The computation table now has one more element printed after "@", the estimation of event's probablity for the particular branch based on the previous events. During the computation these values get mixed together based on the weight of the branches. But notice that when applying E2, the message says:

Expected P(E)=0.513333

It's 0.513333, not 0.7! The reason is two-fold. First, AdaBoost works by adjusting the weights of the training cases such as to bring the probability of the last seen event to 0.5. It just does the correction opposite to what I was trying to achieve. Second, these are the wrong probabilities in the table. These probabilities are computed per-branch based on the absolute confidence. They don't care if the actual confidence was 0.7 or 0.3, these values are the same from the standpoint of the absolute confidence. But this difference matters a lot when trying to predict P(E)!

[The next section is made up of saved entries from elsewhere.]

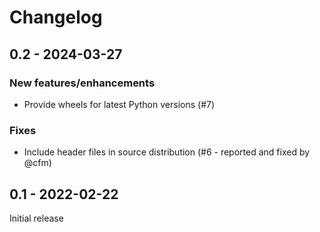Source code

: # Changelog

## 0.2 - 2024-03-27

### New features/enhancements

- Provide wheels for latest Python versions (#7)

### Fixes

- Include header files in source distribution (#6 - reported and fixed by @cfm)

## 0.1 - 2022-02-22

Initial release

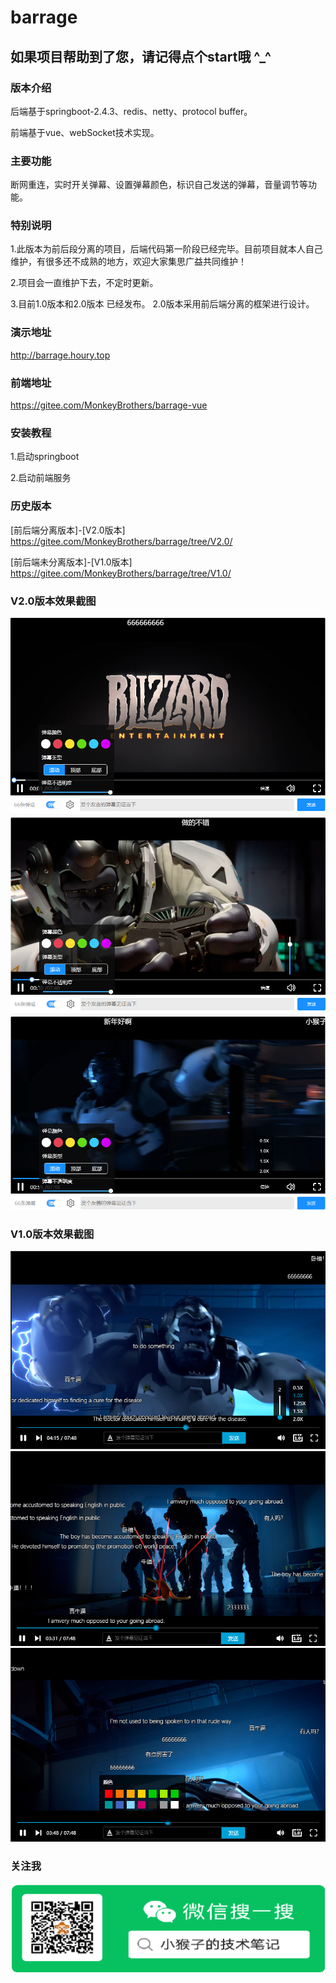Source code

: # barrage


## 如果项目帮助到了您，请记得点个start哦  ^_^


### 版本介绍
后端基于springboot-2.4.3、redis、netty、protocol buffer。

前端基于vue、webSocket技术实现。

### 主要功能
断网重连，实时开关弹幕、设置弹幕颜色，标识自己发送的弹幕，音量调节等功能。


### 特别说明
1.此版本为前后段分离的项目，后端代码第一阶段已经完毕。目前项目就本人自己维护，有很多还不成熟的地方，欢迎大家集思广益共同维护！

2.项目会一直维护下去，不定时更新。

3.目前1.0版本和2.0版本 已经发布。 2.0版本采用前后端分离的框架进行设计。

### 演示地址
http://barrage.houry.top

### 前端地址
https://gitee.com/MonkeyBrothers/barrage-vue

### 安装教程
1.启动springboot

2.启动前端服务

### 历史版本

[前后端分离版本]-[V2.0版本] https://gitee.com/MonkeyBrothers/barrage/tree/V2.0/

[前后端未分离版本]-[V1.0版本] https://gitee.com/MonkeyBrothers/barrage/tree/V1.0/

### V2.0版本效果截图
![avatar](/images/v2.0/1.png)
![avatar](/images/v2.0/2.png)
![avatar](/images/v2.0/3.png)


### V1.0版本效果截图
![avatar](/images/v1.0/1.png)
![avatar](/images/v1.0/2.png)
![avatar](/images/v1.0/3.png)

### 关注我
![avatar](/images/v1.0/WeChat.png)
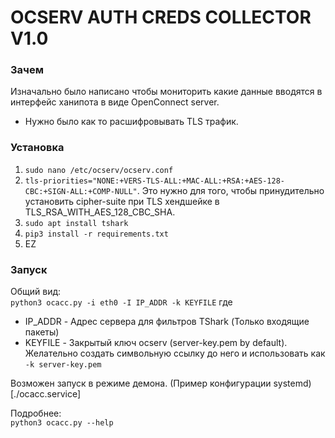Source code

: # OCSERV AUTH CREDS COLLECTOR V1.0

### Зачем
Изначально было написано чтобы мониторить какие данные вводятся в интерфейс ханипота в виде OpenConnect server. 
+ Нужно было как то расшифровывать TLS трафик.

### Установка
 1. `sudo nano /etc/ocserv/ocserv.conf`
 2. `tls-priorities="NONE:+VERS-TLS-ALL:+MAC-ALL:+RSA:+AES-128-CBC:+SIGN-ALL:+COMP-NULL"`. Это нужно для того, чтобы принудительно установить cipher-suite при TLS хендшейке в TLS_RSA_WITH_AES_128_CBC_SHA.
 3. `sudo apt install tshark`
 4. `pip3 install -r requirements.txt`
 5. EZ

### Запуск
Общий вид:  
`python3 ocacc.py -i eth0 -I IP_ADDR -k KEYFILE`
где
 - IP_ADDR - Адрес сервера для фильтров TShark (Только входящие пакеты)
 - KEYFILE - Закрытый ключ ocserv (server-key.pem by default). Желательно создать символьную ссылку до него и использовать как `-k server-key.pem`

Возможен запуск в режиме демона. (Пример конфигурации systemd)[./ocacc.service]

Подробнее:  
`python3 ocacc.py --help`

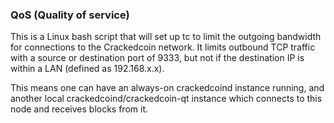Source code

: ### QoS (Quality of service) ###

This is a Linux bash script that will set up tc to limit the outgoing bandwidth for connections to the Crackedcoin network. It limits outbound TCP traffic with a source or destination port of 9333, but not if the destination IP is within a LAN (defined as 192.168.x.x).

This means one can have an always-on crackedcoind instance running, and another local crackedcoind/crackedcoin-qt instance which connects to this node and receives blocks from it.

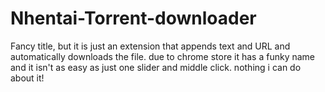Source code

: # Nhentai-Torrent-downloader
Fancy title, but it is just an extension that appends text and URL and automatically downloads the file.
due to chrome store it has a funky name and it isn't as easy as just one slider and middle click. nothing i can do about it!
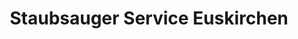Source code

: ---
title: "Staubsauger Service Euskirchen"
url: /euskirchen/staubsauger-service-euskirchen/
shop: Staubsauger
---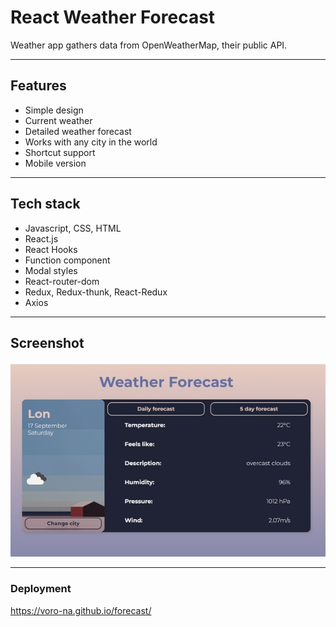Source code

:# React Weather Forecast

Weather app gathers data from OpenWeatherMap, their public API.
***

## Features

- Simple design
- Current weather
- Detailed weather forecast
- Works with any city in the world
- Shortcut support
- Mobile version

***

## Tech stack
- Javascript, CSS, HTML
- React.js
- React Hooks
- Function component
- Modal styles 
- React-router-dom
- Redux, Redux-thunk, React-Redux
- Axios

***
 ## Screenshot
![screenshot](TDvwmEJcmNo.jpg)
***
### Deployment
https://voro-na.github.io/forecast/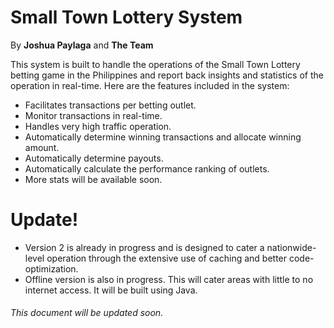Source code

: # Small Town Lottery System

By **Joshua Paylaga** and **The Team**

This system is built to handle the operations of the Small Town Lottery betting game in the Philippines and report back insights and statistics of the operation in real-time. Here are the features included in the system:

  - Facilitates transactions per betting outlet.
  - Monitor transactions in real-time.
  - Handles very high traffic operation.
  - Automatically determine winning transactions and allocate winning amount.
  - Automatically determine payouts.
  - Automatically calculate the performance ranking of outlets.
  - More stats will be available soon.

# Update!

  - Version 2 is already in progress and is designed to cater a nationwide-level operation through the extensive use of caching and better code-optimization.
  - Offline version is also in progress. This will cater areas with little to no internet access. It will be built using Java.

###### This document will be updated soon.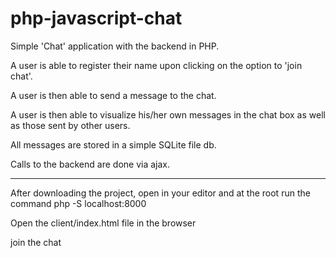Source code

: # php-javascript-chat

Simple 'Chat' application with the backend in PHP.

A user is able to register their name upon clicking on the option to 'join chat'.

A user is then able to send a message to the chat.



A user is then able to visualize his/her own messages in the chat box as well as those sent by other users.

All messages are stored in a simple SQLite file db.



Calls to the backend are done via ajax.


________

After downloading the project, open in your editor and at the root run the command php -S localhost:8000

Open the client/index.html file in the browser

join the chat
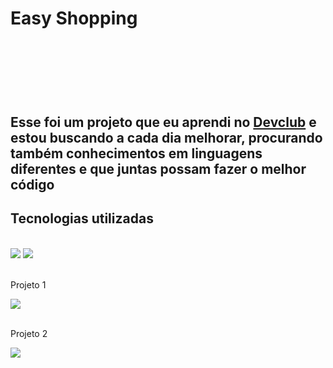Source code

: <h1>Easy Shopping<h1/>
  <br/>
  <br/>
  <h2>  Esse foi um projeto que eu aprendi no <a href="https://rodolfomori.com.br/devclub">Devclub</a> e estou buscando a cada dia melhorar, procurando também conhecimentos em linguagens diferentes e que juntas possam fazer o melhor código<h2/>

  <h2>Tecnologias utilizadas</h2>
  <br>
     <img src="https://img.shields.io/badge/CSS-239120?&style=for-the-badge&logo=css3&logoColor=white"/>
     <img src="https://img.shields.io/badge/HTML5-E34F26?style=for-the-badge&logo=html5&logoColor=white"/>
  <br>
  <br>  
  <p>Projeto 1</p>
  <img src="https://github.com/Cilasdev/Easy-Shopping/blob/master/img/Easy%20shop%20desktop.jpg?raw=true"/>
  <br>
  <br>
  <p>Projeto 2</p>
  <img src="https://github.com/Cilasdev/Easy-Shopping/blob/master/img/Easy%20shop%20mobile.jpg?raw=true"/>
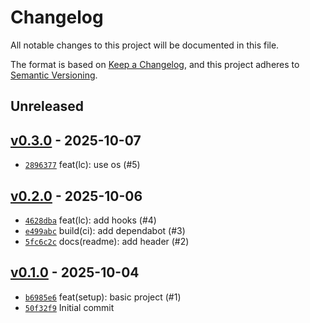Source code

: # Changelog

All notable changes to this project will be documented in this file.

The format is based on [Keep a Changelog](https://keepachangelog.com/en/1.0.0/), and this project adheres to [Semantic Versioning](https://semver.org/spec/v2.0.0.html).

## Unreleased

## [v0.3.0](https://github.com/alexfalkowski/go-signal/releases/tag/v0.3.0) - 2025-10-07

- [`2896377`](https://github.com/alexfalkowski/go-signal/commit/2896377150b9c3dbacc081026291d379ec264659) feat(lc): use os (#5)

## [v0.2.0](https://github.com/alexfalkowski/go-signal/releases/tag/v0.2.0) - 2025-10-06

- [`4628dba`](https://github.com/alexfalkowski/go-signal/commit/4628dba9f22be3d311f5986364f186abb94c0db7) feat(lc): add hooks (#4)
- [`e499abc`](https://github.com/alexfalkowski/go-signal/commit/e499abcc19848299f652f494e1de42d8c1a80b7b) build(ci): add dependabot (#3)
- [`5fc6c2c`](https://github.com/alexfalkowski/go-signal/commit/5fc6c2c993237b81b72132966e125a1feee98cb9) docs(readme): add header (#2)

## [v0.1.0](https://github.com/alexfalkowski/go-signal/releases/tag/v0.1.0) - 2025-10-04

- [`b6985e6`](https://github.com/alexfalkowski/go-signal/commit/b6985e651edbf3eb85ecded2494ecff8f9d4777e) feat(setup): basic project (#1)
- [`50f32f9`](https://github.com/alexfalkowski/go-signal/commit/50f32f991afa2f0d3d1f258debd63fc93c11f706) Initial commit

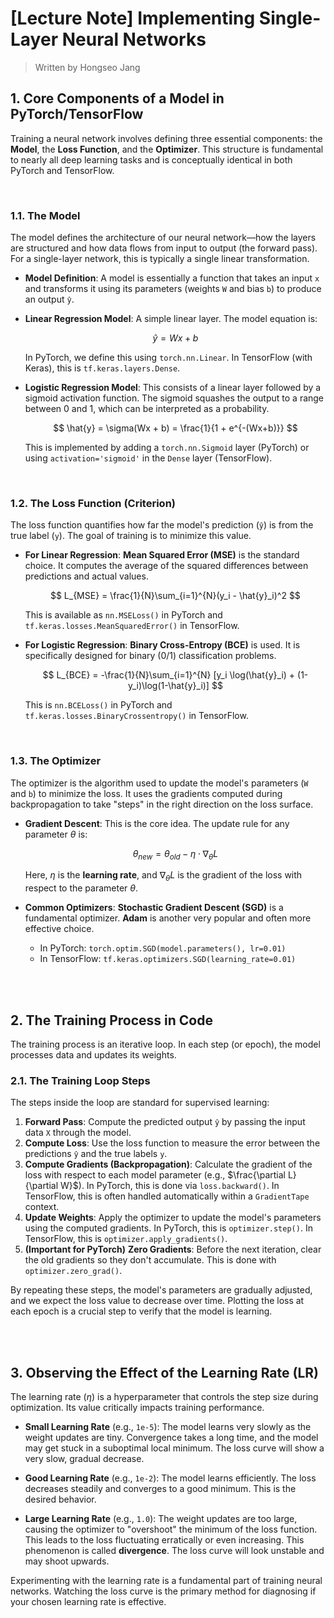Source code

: # [Lecture Note] Implementing Single-Layer Neural Networks

> Written by Hongseo Jang

## 1. Core Components of a Model in PyTorch/TensorFlow

Training a neural network involves defining three essential components: the **Model**, the **Loss Function**, and the **Optimizer**. This structure is fundamental to nearly all deep learning tasks and is conceptually identical in both PyTorch and TensorFlow.

<br>

### 1.1. The Model
The model defines the architecture of our neural network—how the layers are structured and how data flows from input to output (the forward pass). For a single-layer network, this is typically a single linear transformation.

- **Model Definition**: A model is essentially a function that takes an input `x` and transforms it using its parameters (weights `W` and bias `b`) to produce an output `ŷ`.

- **Linear Regression Model**: A simple linear layer. The model equation is:

  $$
  \hat{y} = Wx + b
  $$

  In PyTorch, we define this using `torch.nn.Linear`. In TensorFlow (with Keras), this is `tf.keras.layers.Dense`.

- **Logistic Regression Model**: This consists of a linear layer followed by a sigmoid activation function. The sigmoid squashes the output to a range between 0 and 1, which can be interpreted as a probability.

  $$
  \hat{y} = \sigma(Wx + b) = \frac{1}{1 + e^{-(Wx+b)}}
  $$

  This is implemented by adding a `torch.nn.Sigmoid` layer (PyTorch) or using `activation='sigmoid'` in the `Dense` layer (TensorFlow).

<br>

### 1.2. The Loss Function (Criterion)
The loss function quantifies how far the model's prediction (`ŷ`) is from the true label (`y`). The goal of training is to minimize this value.

- **For Linear Regression**: **Mean Squared Error (MSE)** is the standard choice. It computes the average of the squared differences between predictions and actual values.

  $$
  L_{MSE} = \frac{1}{N}\sum_{i=1}^{N}(y_i - \hat{y}_i)^2
  $$

  This is available as `nn.MSELoss()` in PyTorch and `tf.keras.losses.MeanSquaredError()` in TensorFlow.

- **For Logistic Regression**: **Binary Cross-Entropy (BCE)** is used. It is specifically designed for binary (0/1) classification problems.
  
  $$
  L_{BCE} = -\frac{1}{N}\sum_{i=1}^{N} [y_i \log(\hat{y}_i) + (1-y_i)\log(1-\hat{y}_i)]
  $$

  This is `nn.BCELoss()` in PyTorch and `tf.keras.losses.BinaryCrossentropy()` in TensorFlow.

<br>

### 1.3. The Optimizer
The optimizer is the algorithm used to update the model's parameters (`W` and `b`) to minimize the loss. It uses the gradients computed during backpropagation to take "steps" in the right direction on the loss surface.

- **Gradient Descent**: This is the core idea. The update rule for any parameter $\theta$ is:

  $$
  \theta_{new} = \theta_{old} - \eta \cdot \nabla_{\theta}L
  $$
  
  Here, $\eta$ is the **learning rate**, and $\nabla_{\theta}L$ is the gradient of the loss with respect to the parameter $\theta$.

- **Common Optimizers**: **Stochastic Gradient Descent (SGD)** is a fundamental optimizer. **Adam** is another very popular and often more effective choice.
  - In PyTorch: `torch.optim.SGD(model.parameters(), lr=0.01)`
  - In TensorFlow: `tf.keras.optimizers.SGD(learning_rate=0.01)`

<br>
<br>

## 2. The Training Process in Code

The training process is an iterative loop. In each step (or epoch), the model processes data and updates its weights.

### 2.1. The Training Loop Steps
The steps inside the loop are standard for supervised learning:

1.  **Forward Pass**: Compute the predicted output `ŷ` by passing the input data `X` through the model.
2.  **Compute Loss**: Use the loss function to measure the error between the predictions `ŷ` and the true labels `y`.
3.  **Compute Gradients (Backpropagation)**: Calculate the gradient of the loss with respect to each model parameter (e.g., $\frac{\partial L}{\partial W}$). In PyTorch, this is done via `loss.backward()`. In TensorFlow, this is often handled automatically within a `GradientTape` context.
4.  **Update Weights**: Apply the optimizer to update the model's parameters using the computed gradients. In PyTorch, this is `optimizer.step()`. In TensorFlow, this is `optimizer.apply_gradients()`.
5.  **(Important for PyTorch)** **Zero Gradients**: Before the next iteration, clear the old gradients so they don't accumulate. This is done with `optimizer.zero_grad()`.

By repeating these steps, the model's parameters are gradually adjusted, and we expect the loss value to decrease over time. Plotting the loss at each epoch is a crucial step to verify that the model is learning.



<br>
<br>

## 3. Observing the Effect of the Learning Rate (LR)

The learning rate ($\eta$) is a hyperparameter that controls the step size during optimization. Its value critically impacts training performance.

-   **Small Learning Rate** (e.g., `1e-5`): The model learns very slowly as the weight updates are tiny. Convergence takes a long time, and the model may get stuck in a suboptimal local minimum. The loss curve will show a very slow, gradual decrease.

-   **Good Learning Rate** (e.g., `1e-2`): The model learns efficiently. The loss decreases steadily and converges to a good minimum. This is the desired behavior.

-   **Large Learning Rate** (e.g., `1.0`): The weight updates are too large, causing the optimizer to "overshoot" the minimum of the loss function. This leads to the loss fluctuating erratically or even increasing. This phenomenon is called **divergence**. The loss curve will look unstable and may shoot upwards.

Experimenting with the learning rate is a fundamental part of training neural networks. Watching the loss curve is the primary method for diagnosing if your chosen learning rate is effective.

Instead we need to honestly compute the P(E) based on the previous events, not per the AdaBoostian table but per the original training cases. But if we do that, we end up again with a table of exponential size. The trick with ignoring all the events but the last few might still work though. The idea would be similar: since we try to order the closely-correlated events close to each other, the previous few events would be the ones with the strongest effects. And if the farther events aren't closely correlated, they won't have a big effect anyway, so they can be ignored. Maybe I'll try this next. Or maybe it's simply not worth the trouble.